Vitamin E can help minimize the symptoms of low estrogen that occurs during menopause. It is an antioxidant that helps fight cell-damaging free radicals in the body, and may also help reduce inflammation in the body. Vitamin E helps ease stress and can help reduce the risk of depression. You can get vitamin E in foods such as almonds, sunflower seeds, avocado, broccoli, spinach, and shellfish. You should aim for 15 mg daily, but people with eye damage, kidney, or heart problems, or cognitive decline such as Alzheimer’s should use it with caution.

Can I take anything to improve my cholesterol profile?
Omega-3 fatty acids can help reduce low-density lipoprotein (LDL, often called “bad” cholesterol) in the blood, decreasing plaque buildup and blockages, and lowering the risk of stroke or heart disease (the leading killer of women). It may also help with menopausal symptoms such as hot flashes, night sweats, vaginal dryness, and joint pain. Omega-3 fatty acids are found mainly in oily fish, eggs, beans, tofu, some nuts (such as walnuts) and leafy vegetables (such as spinach). If you’re not getting enough omega-3s, you should consider a supplement unless you’re on blood thinners.

My stomach hasn’t been feeling great, is there something I can do to help my digestion?
Probiotics: Research is increasingly pointing to good gut health as foundational to good health overall. Microorganisms inside our gut are critical for many life functions including digestion. Changes to your gut flora can leave you susceptible to harmful bacteria. Taking antibiotics, for instance, can kill off both helpful and “bad” bacteria, leaving your body with an overgrowth of the “bad stuff” (for instance, a yeast infection). If you suffer from digestive issues including bloating or gas, or have taken antibiotics, consuming probiotics are a good way to re-colonize your gut with the bacteria you need to feel good. Live microbes can be found in some yogurts or probiotic supplements with at least 10 billion colony forming units (CFUs) and at least 5 different bacterial strains (look for the phrase “live active cultures”). You could also consider integrating fermented foods that contain naturally occurring probiotics into your diet. In addition to yogurt, this list includes kefir, sauerkraut, kimchi and pickles (look for words like “raw," “lacto-fermented” or “unpasteurized."

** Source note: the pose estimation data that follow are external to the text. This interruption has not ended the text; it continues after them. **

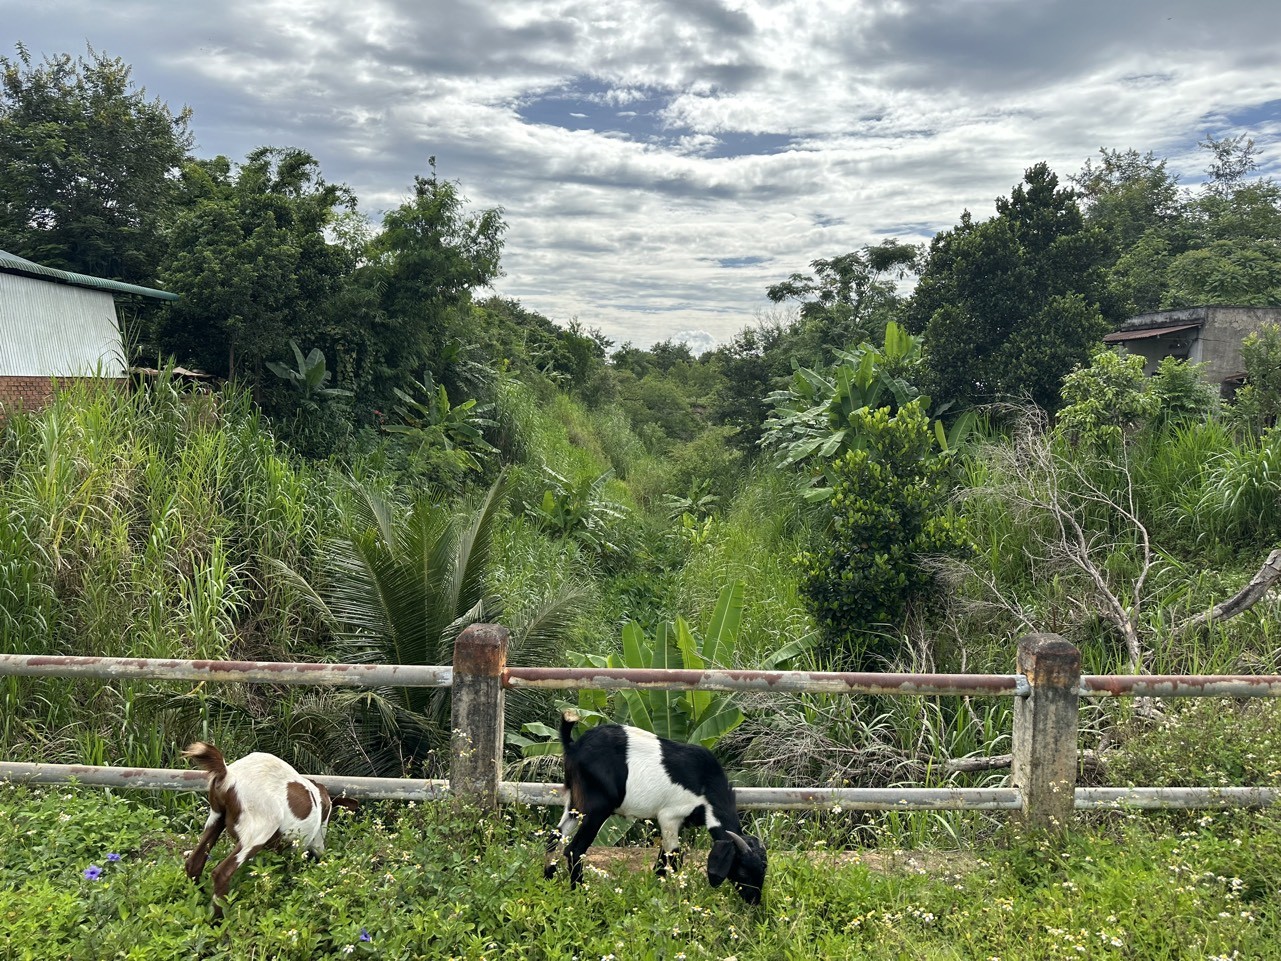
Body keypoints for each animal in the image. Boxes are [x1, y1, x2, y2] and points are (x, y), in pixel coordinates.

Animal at [183, 743, 358, 917]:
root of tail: (228, 775)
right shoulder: (313, 841)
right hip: (259, 830)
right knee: (222, 873)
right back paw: (219, 918)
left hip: (216, 817)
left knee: (194, 862)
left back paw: (197, 898)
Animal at [543, 712, 763, 907]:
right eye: (742, 870)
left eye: (762, 870)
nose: (754, 902)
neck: (706, 784)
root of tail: (573, 746)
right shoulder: (669, 816)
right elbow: (672, 857)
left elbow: (665, 856)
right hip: (597, 808)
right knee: (575, 849)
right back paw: (581, 895)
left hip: (574, 803)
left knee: (554, 838)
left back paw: (547, 883)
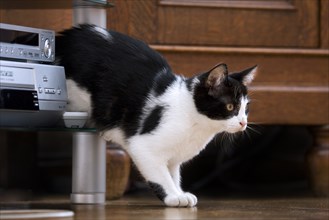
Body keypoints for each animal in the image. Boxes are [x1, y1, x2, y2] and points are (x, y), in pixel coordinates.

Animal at [55, 24, 256, 207]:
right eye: (230, 106)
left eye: (245, 108)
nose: (243, 123)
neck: (194, 120)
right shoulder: (142, 145)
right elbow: (160, 175)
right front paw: (173, 196)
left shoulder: (174, 159)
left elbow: (173, 174)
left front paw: (180, 191)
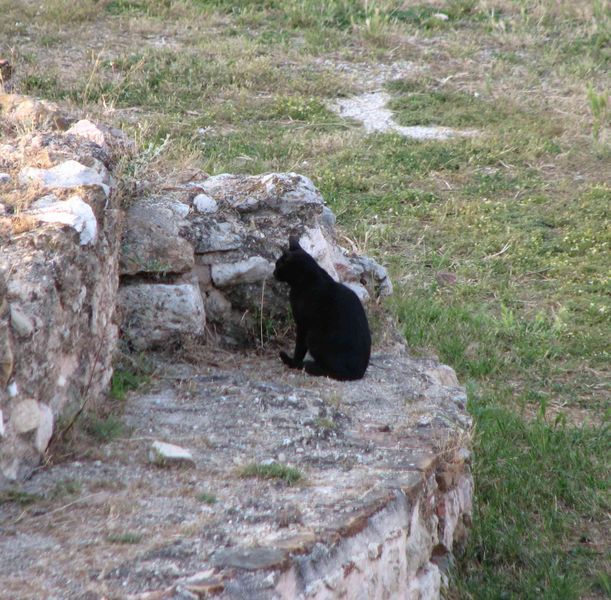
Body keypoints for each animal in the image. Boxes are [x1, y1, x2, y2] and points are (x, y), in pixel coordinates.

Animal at [274, 234, 370, 380]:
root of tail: (357, 373)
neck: (311, 279)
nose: (273, 272)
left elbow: (299, 347)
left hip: (313, 336)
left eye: (278, 265)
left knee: (328, 369)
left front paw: (295, 361)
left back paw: (307, 366)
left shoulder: (302, 324)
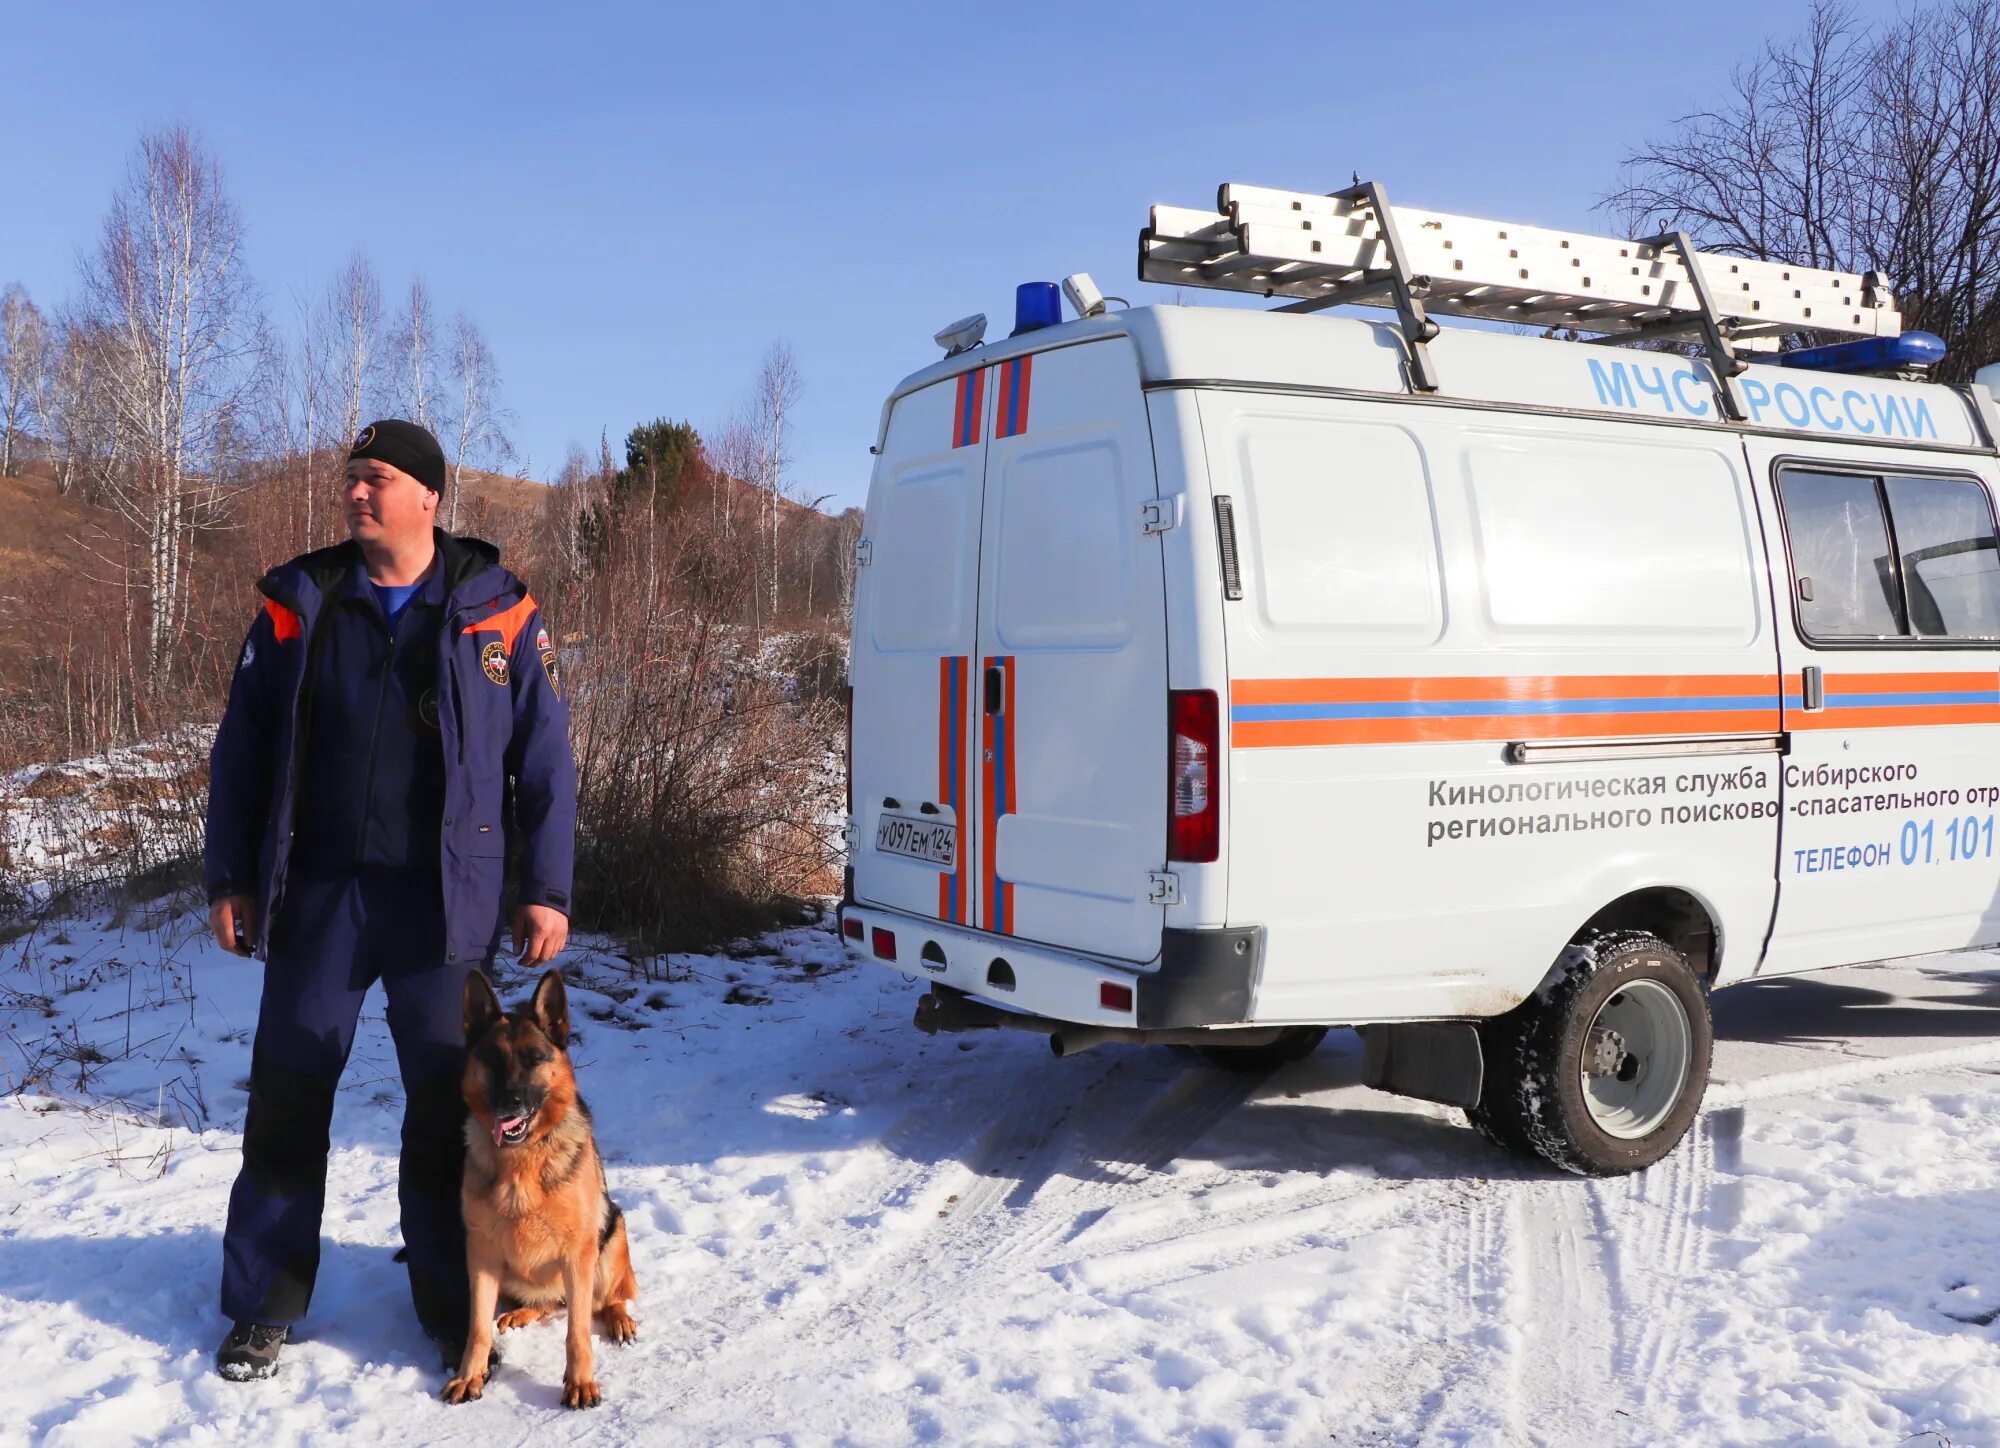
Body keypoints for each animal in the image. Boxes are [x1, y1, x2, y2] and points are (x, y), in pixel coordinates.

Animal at [446, 968, 640, 1408]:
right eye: (492, 1059)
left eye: (535, 1059)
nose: (510, 1103)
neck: (523, 1160)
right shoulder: (479, 1254)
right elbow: (477, 1327)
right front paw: (470, 1376)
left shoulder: (578, 1253)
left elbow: (578, 1330)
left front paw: (580, 1382)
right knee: (549, 1304)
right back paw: (520, 1312)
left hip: (611, 1235)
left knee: (605, 1300)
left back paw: (620, 1320)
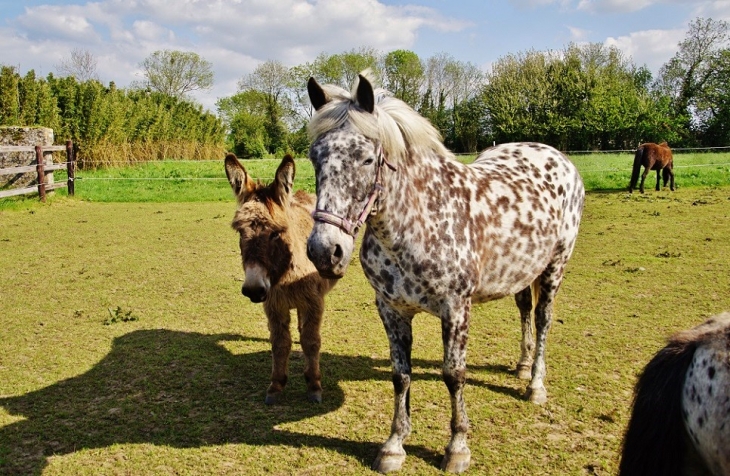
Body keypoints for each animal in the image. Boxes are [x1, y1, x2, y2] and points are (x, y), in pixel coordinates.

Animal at [304, 71, 584, 472]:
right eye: (314, 157)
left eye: (368, 158)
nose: (325, 251)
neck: (421, 220)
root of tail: (557, 157)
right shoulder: (391, 310)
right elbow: (400, 375)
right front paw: (394, 445)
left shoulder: (455, 310)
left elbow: (454, 375)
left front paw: (457, 448)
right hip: (522, 272)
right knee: (525, 311)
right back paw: (521, 365)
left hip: (554, 268)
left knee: (544, 319)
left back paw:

My hair has lost its shine and my nails are always breaking. What can I do?
Biotin! While biotin isn’t going to give you more energy, adding it to your diet when you are in menopause can strengthen your hair and nails (which are all impacted by hormonal changes in menopause) and help you feel more like yourself. For perimenopausal women, you should aim for 30 mcg of biotin daily.